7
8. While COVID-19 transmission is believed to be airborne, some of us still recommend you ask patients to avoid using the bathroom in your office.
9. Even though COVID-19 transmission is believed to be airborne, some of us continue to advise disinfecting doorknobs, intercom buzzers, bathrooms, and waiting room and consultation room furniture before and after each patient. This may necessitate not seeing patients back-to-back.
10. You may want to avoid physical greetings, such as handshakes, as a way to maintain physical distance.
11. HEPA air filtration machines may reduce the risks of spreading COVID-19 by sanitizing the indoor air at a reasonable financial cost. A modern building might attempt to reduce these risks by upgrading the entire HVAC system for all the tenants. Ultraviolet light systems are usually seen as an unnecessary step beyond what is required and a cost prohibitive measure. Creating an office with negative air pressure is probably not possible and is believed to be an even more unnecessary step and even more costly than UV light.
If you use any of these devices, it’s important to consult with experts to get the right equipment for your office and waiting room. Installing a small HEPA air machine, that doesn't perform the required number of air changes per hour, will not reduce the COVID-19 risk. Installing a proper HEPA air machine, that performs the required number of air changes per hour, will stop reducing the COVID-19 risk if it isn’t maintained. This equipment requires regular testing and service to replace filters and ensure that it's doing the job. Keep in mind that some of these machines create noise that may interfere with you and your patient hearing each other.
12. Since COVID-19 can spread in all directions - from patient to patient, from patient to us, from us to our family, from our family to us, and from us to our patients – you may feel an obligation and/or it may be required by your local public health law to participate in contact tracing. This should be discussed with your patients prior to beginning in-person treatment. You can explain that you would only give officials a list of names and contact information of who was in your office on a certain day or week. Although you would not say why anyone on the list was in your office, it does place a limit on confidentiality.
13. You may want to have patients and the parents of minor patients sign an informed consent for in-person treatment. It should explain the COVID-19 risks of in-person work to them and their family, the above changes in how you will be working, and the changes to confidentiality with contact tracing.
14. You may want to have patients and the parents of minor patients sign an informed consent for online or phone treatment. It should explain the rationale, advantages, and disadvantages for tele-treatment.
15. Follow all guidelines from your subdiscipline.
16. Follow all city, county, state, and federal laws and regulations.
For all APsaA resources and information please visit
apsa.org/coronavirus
· · · · · · ·
◆ EXERCISE GOAL ◆
In the records, how many lines hold the word "confidentiality"? Answer with the number and no other words.

◆ SOLUTION BELOW ◆
2